Crítica: Super Me (Qi Huan Zhi Lv)
Imagino que todo mundo tem certos sonhos que são recorrentes, especialmente aqueles que nos fazem acordar suados e assustados à noite. Particularmente, meus pesadelos costumam aterrissar em ambientes pós-apocalípticos que foram pro caralho por motivos que ignoro, fico apenas em um estado de confusão tentando entender o que está acontecendo. Também é muito comum eu sonhar com tornados em noites com ventanias, chuvas e raios a todo momento, mesmo nunca tendo testemunhado um ao vivo. Embora eu não saiba o que isso queira dizer – se é que quer dizer algo e que meu psicólogo não leia esse texto -, há certo mistério e diversas suposições que tentam explicar os sonhos. Vamos desde Freud com seu id, ego e supergo operando em seu inconsciente, até Jung, abordando os sonhos como parte do nosso íntimo que somente nesse estado específico de consciência podemos explorar. De certa forma, nós vivemos esses momentos. Essas experiências ficam conosco e nos afetam, mesmo depois de acordados, como se trouxéssemos desse universo, que existe somente em nossas cabeças, algo para o mundo real. E se de fato você pudesse trazer qualquer coisa do seu sonho para a realidade? Eis que a produção chinesa Super Me pega esse argumento e transforma numa experiência tão traumática pra mim quanto um apocalipse de tornados.

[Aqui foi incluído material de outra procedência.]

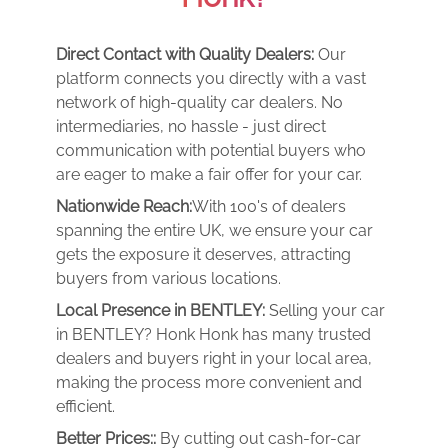
Direct Contact with Quality Dealers:
Our
platform connects you directly with a vast
network of high-quality car dealers. No
intermediaries, no hassle - just direct
communication with potential buyers who
are eager to make a fair offer for your car.
Nationwide Reach:
With 100's of dealers
spanning the entire UK, we ensure your car
gets the exposure it deserves, attracting
buyers from various locations.
Local Presence in BENTLEY:
Selling your car
in BENTLEY? Honk Honk has many trusted
dealers and buyers right in your local area,
making the process more convenient and
efficient.
Better Prices::
By cutting out cash-for-car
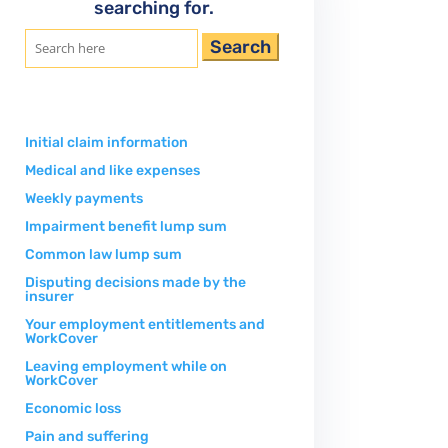
searching for.
Search
for:
Initial claim information
Medical and like expenses
Weekly payments
Impairment benefit lump sum
Common law lump sum
Disputing decisions made by the
insurer
Your employment entitlements and
WorkCover
Leaving employment while on
WorkCover
Economic loss
Pain and suffering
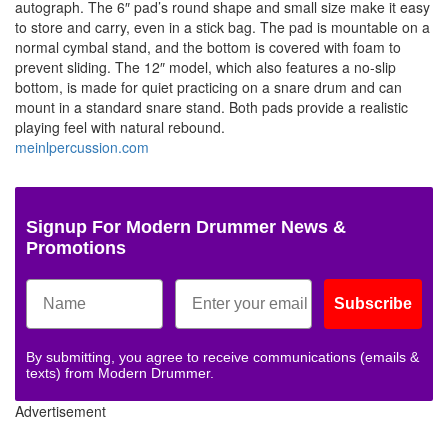
autograph. The 6″ pad’s round shape and small size make it easy
to store and carry, even in a stick bag. The pad is mountable on a
normal cymbal stand, and the bottom is covered with foam to
prevent sliding. The 12″ model, which also features a no-slip
bottom, is made for quiet practicing on a snare drum and can
mount in a standard snare stand. Both pads provide a realistic
playing feel with natural rebound.
meinlpercussion.com
Signup For Modern Drummer News &
Promotions
Subscribe
By submitting, you agree to receive communications (emails &
texts) from Modern Drummer.
Advertisement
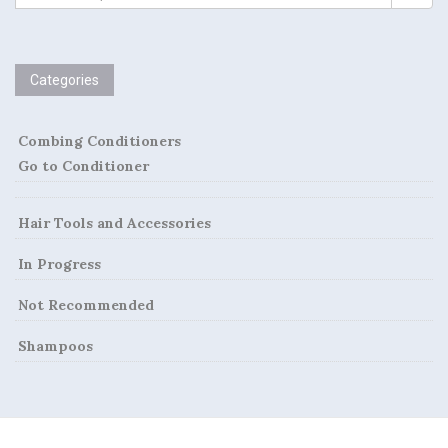
t
FOR:
n
a
Categories
v
Combing Conditioners
i
Go to Conditioner
g
Hair Tools and Accessories
a
In Progress
t
Not Recommended
i
Shampoos
o
n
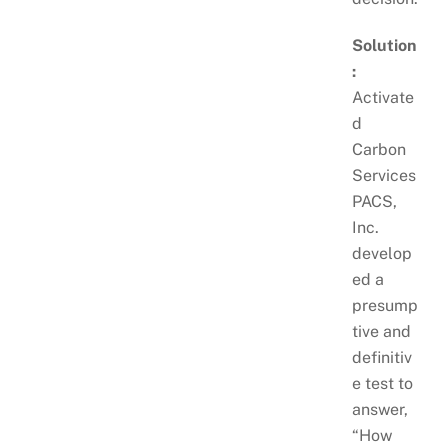
Solution
:
Activate
d
Carbon
Services
PACS,
Inc.
develop
ed a
presump
tive and
definitiv
e test to
answer,
“How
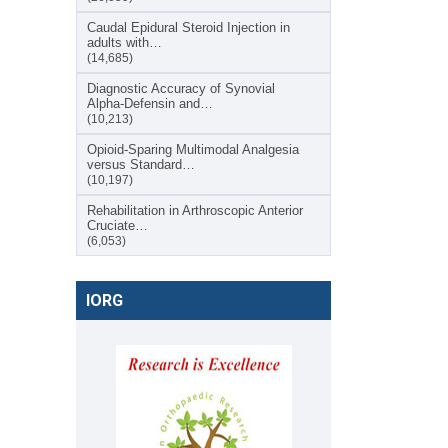
Caudal Epidural Steroid Injection in
adults with…
(14,685)
Diagnostic Accuracy of Synovial
Alpha-Defensin and…
(10,213)
Opioid-Sparing Multimodal Analgesia
versus Standard…
(10,197)
Rehabilitation in Arthroscopic Anterior
Cruciate…
(6,053)
IORG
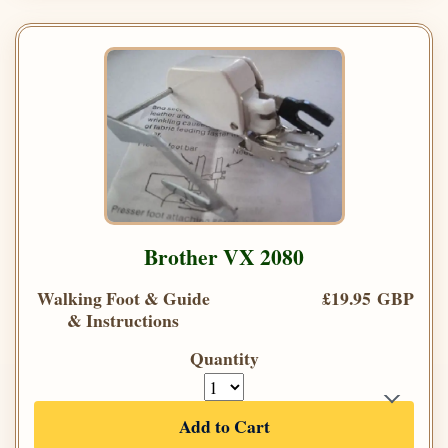
Brother VX 2080
Walking Foot & Guide
£19.95 GBP
& Instructions
Quantity
Add to Cart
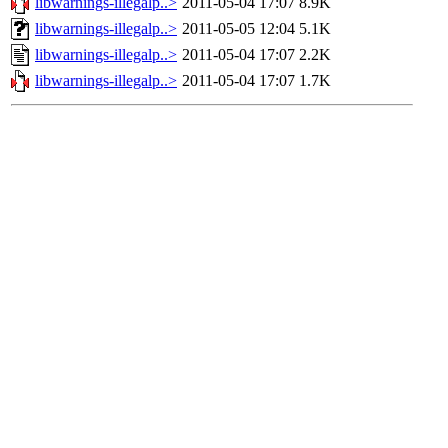
libwarnings-illegalp..>
2011-05-04 17:07
8.9K
libwarnings-illegalp..>
2011-05-05 12:04
5.1K
libwarnings-illegalp..>
2011-05-04 17:07
2.2K
libwarnings-illegalp..>
2011-05-04 17:07
1.7K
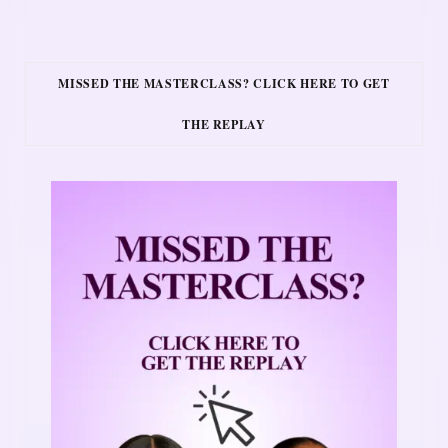
MISSED THE MASTERCLASS? CLICK HERE TO GET
THE REPLAY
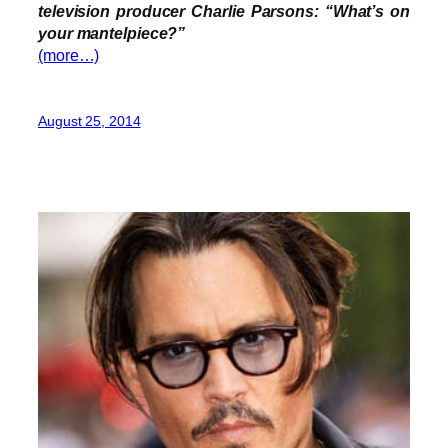
television producer Charlie Parsons: “What’s on
your mantelpiece?”
(more…)
August 25, 2014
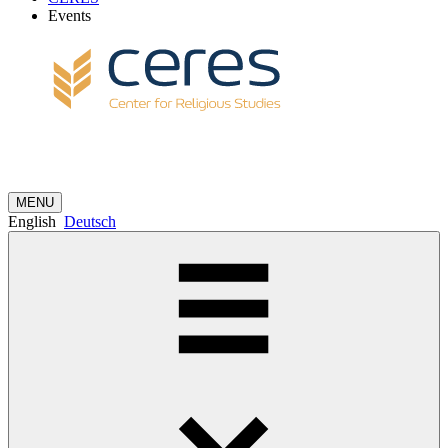
Events
MENU
English
Deutsch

Seguimos Sang Yu, que é um camarada que está vivendo na penúria, sem emprego, lugar para morar e passando fome. Somado a isso, ele luta para não dormir, já que sempre que cai no sono um ser demoníaco o persegue para matá-lo, de forma brutal e muito vívida. Numa dessas tentativas de acordar – naqueles sonhos que você sabe que tá sonhando – ele acorda com algo em mãos, algo que ele estava segurando no sonho. É aí que ele percebe o potencial que essa sua habilidade possui. Passamos o longa com ele administrando seu poder de controlar seus sonhos, sempre em lugares com objetos de valor que ele pode trazer para a realidade e fazer uma grana em cima, além de dar umas porradas no demônio que agora já não é tão ameaçador assim.
Abrem-se as porteiras pra uma avalanche de merdas. Talvez a pior tenha sido o tom e o gênero do filme, que até agora luto para entender qual era. Tem de tudo; terror, ação, fantasia, romance, comédia, drama… Eu não conseguia sintonizar uma frequência para absorver o filme e isso me roubou a chance de entrar na obra. Muitas dessas giradas de chave se deram nas atuações, que iam desde momentos realmente bons e que entregavam uma emoção genuína e outras tão galhofadas que pareciam esquetes de conclusão de curso. Além disso, o ritmo da obra não agrada. Ficamos muito tempo presos nesse vai-e-vem do dorme e acorda, explorando inúmeros cenários diferentes, mas com a mesma conclusão. Apenas quando Sang Yu mira na mulher que ele quer seduzir e começa a despertar a atenção indesejada da máfia chinesa é que temos uma progressão na história.
Contudo, o final é daqueles bem preguiçosos, manjados e covardes. Saca o ser demoníaco que eu falei anteriormente? Bem, acho que você já sabe a resposta. Esse é o nível de previsibilidade da obra. Mas nem tudo está perdido. Os efeitos visuais são interessantes e existe ali uma certa crítica social que eu não sei como escapou aos radares do ministério da cultura chinês. Caso você não saiba, toda produção cinematográfica passa por esse crivo governamental, inclusive filmes estrangeiros. Esses então, possuem diversas regras para estrear no país e existe um número máximo de longas permitidos anualmente. Mas, independentemente da origem, você não pode retratar a China, sua cultura, governo, população e história de forma a enxovalhá-los.
E cá estamos num filme chinês, numa China que abraçou o mercado aberto, mas ainda se diz socialista (e, teoricamente, abraça seus ideais), com enorme desigualdade social, concentração de renda, ausência de auxílio estatal, moradores de rua, uma máfia que preenche espaços que o Estado ignorou e, de forma mais gritante, temos a valorização do acúmulo de bens e riqueza como objetivo de vida do nosso protagonista. É um feito e tanto ou alguém aí deu um cochilada e vai acordar numa campo de reeducação em Xinjiang.
Mas mesmo não se juntando aos excelentes e muito citados aqui na redação longas chineses, como o Big Fish & Begonia e Pérolas no Mar, Super Me vale só se você quiser esquecer que o mundo existe e tirar uma soneca.